Sans comparaison bien sûr, ni en termes de pourcentages et donc de probabilités, ni en termes « d’espérance mathématique » et donc de gravité…, en France aujourd’hui, en pleine crise sociale dont le dossier des retraites n’est qu’un élément à l’image de ce qui avait lancé en novembre 2018, le mouvement des Gilets Jaunes,

il semble que le gouvernement ait fait le choix des pourcentages (et donc des probabilités) de grévistes, de manifestants, de nombres de syndicats, de secteurs touchés,

alors que le risque,  même plus faible, d’un « pourrissement » en termes de blocages, de conséquences sur la croissance, le PIB et l’emploi, devrait l’amener à ne pas  le prendre.

Le modeste observateur que je suis n’ignore pas que la probabilité de voir la crise se résorber est plus grande que de la voir s’amplifier… c’est une question de probabilité.

Mais les conséquences d’une crise qui s’amplifierait sont tellement graves que « si j’étais lui » je ne prendrais pas ce risque… c’est une question « d’espérance mathématique » et donc de multiplication du pourcentage du risque par les conséquences et le poids de ce risque.

Finalement dans la vie, y compris personnelle, tout est toujours question de choix entre « probabilité » et « espérance mathématique » telles que précisées tout au long de ce carnet.

C’est d’ailleurs aussi, avec encore moins d’importance, ce qui m’a conduit le 2 octobre 2019 à annoncer ma décision d’être candidat aux Élections Municipales à la tête d’une liste de « Large Rassemblement pour Villeneuve d’Ascq » mais là, c’est ce que j’ai fait en comparant le risque que j’ai pris de me faire battre (et ses conséquences pour moi), et ce que j’ai pensé, à tort ou à raison, de l’ampleur du risque de voir notre ville « piétinée » en cas de « grand chamboulement » au soir du 15 mars.

Si je m’étais arrêté au choix personnel entre « probabilité » et « espérance mathématique », je n’aurais pas été candidat.

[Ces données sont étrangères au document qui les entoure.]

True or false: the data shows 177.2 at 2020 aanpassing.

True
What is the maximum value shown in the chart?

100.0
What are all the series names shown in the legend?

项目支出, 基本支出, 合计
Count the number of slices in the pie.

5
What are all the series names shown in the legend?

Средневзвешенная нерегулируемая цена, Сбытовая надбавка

C’est en plaçant mon choix entre « probabilités » et « espérance mathématique » pour Villeneuve d’Ascq que j’ai décidé de l’être.

Au demeurant, ce sont les Villeneuvois(es) qui en décideront le 15 mars et, en cas de défaite, je m’y plierai sans rancœur, contrairement à celles et ceux qui auraient voulu être ou être encore sur ma liste… mais je l’ai dit depuis le début :

« il est impossible de faire rentrer 2 litres d’eau dans une bouteille de 75cl ».

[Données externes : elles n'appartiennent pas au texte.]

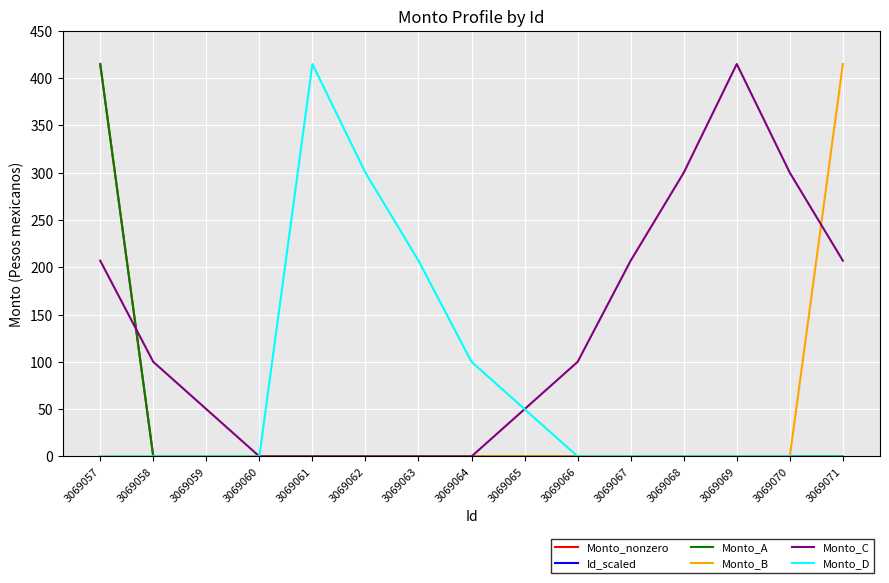

Is it true that Monto_B equals -163 at 3069061?

False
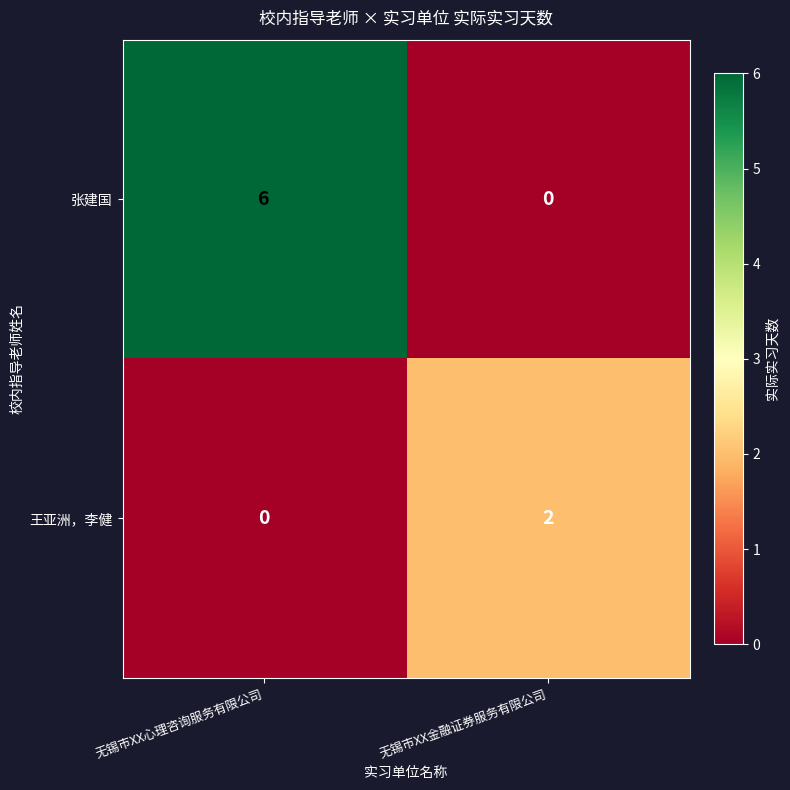

Reading left to right, list all the values displayed in this chart.

张建国: 6	0
王亚洲，李健: 0	2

Et là encore, au-delà des déceptions légitimes, des rancœurs bien humaines sinon naturelles, j’assumerai les responsabilités que j’ai prises pour Villeneuve d’Ascq et les Villeneuvois(es), sachant que pour moi le poids est très lourd de la multiplication de la probabilité d’être battu par les conséquences pour l’homme que je suis, après une vie consacrée à ma ville, … de « finir ainsi ».

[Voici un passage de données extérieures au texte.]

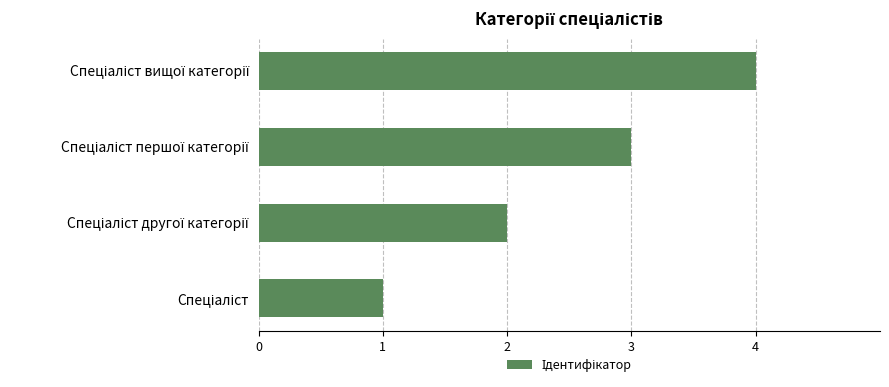

What is the sum of all values?

10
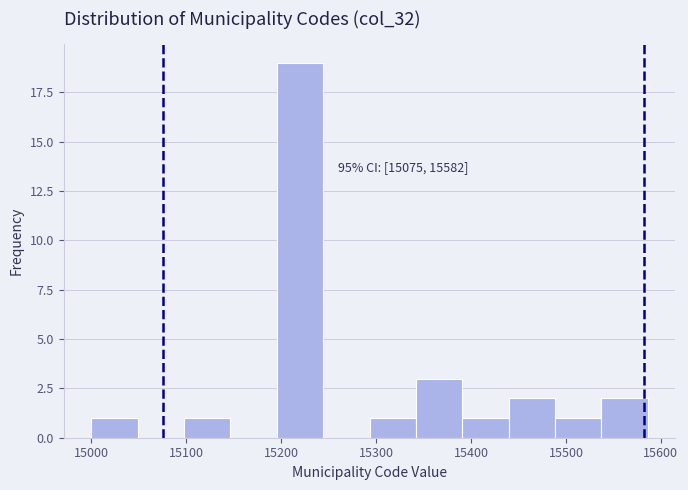

Over which range of the x-axis is the bar tallest?

15200 to 15240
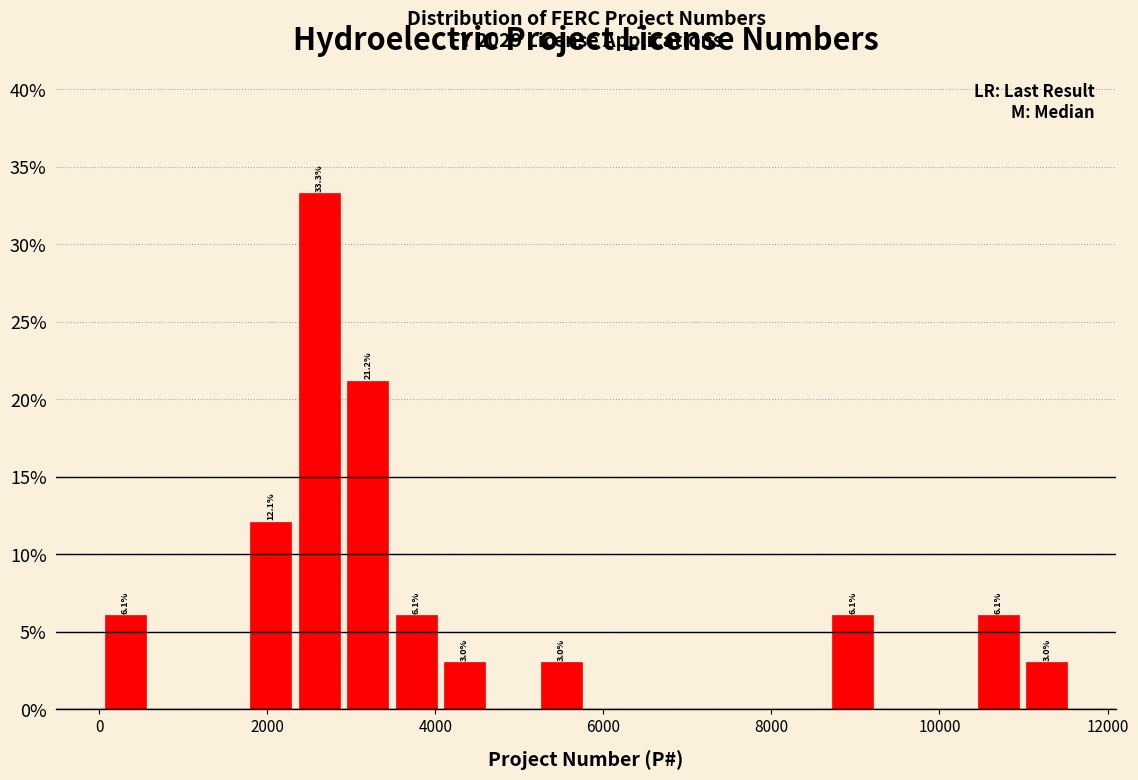

Around what value on the x-axis is the tallest bar? Give the approximate position of its centre, as read against the axis.

2600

Personne donc ne pourra nier que c’est Villeneuve d’Ascq qui, à tort ou à raison, m’a fait prendre une décision d’être une dernière fois candidat.

Que dire aujourd’hui pour conclure sinon reprendre ces mots de François Mitterrand :

« L’action politique, à certaines heures, est comme le scalpel du chirurgien, elle ne laisse pas de place à l’incertitude ».

Ça c’est pour l’homme public que je suis.

« Comme une journée bien remplie nous donne un bon sommeil, une vie bien vécue nous mène à une mort paisible ».

Ça c’est ce qu’espère l’homme privé que je suis aussi.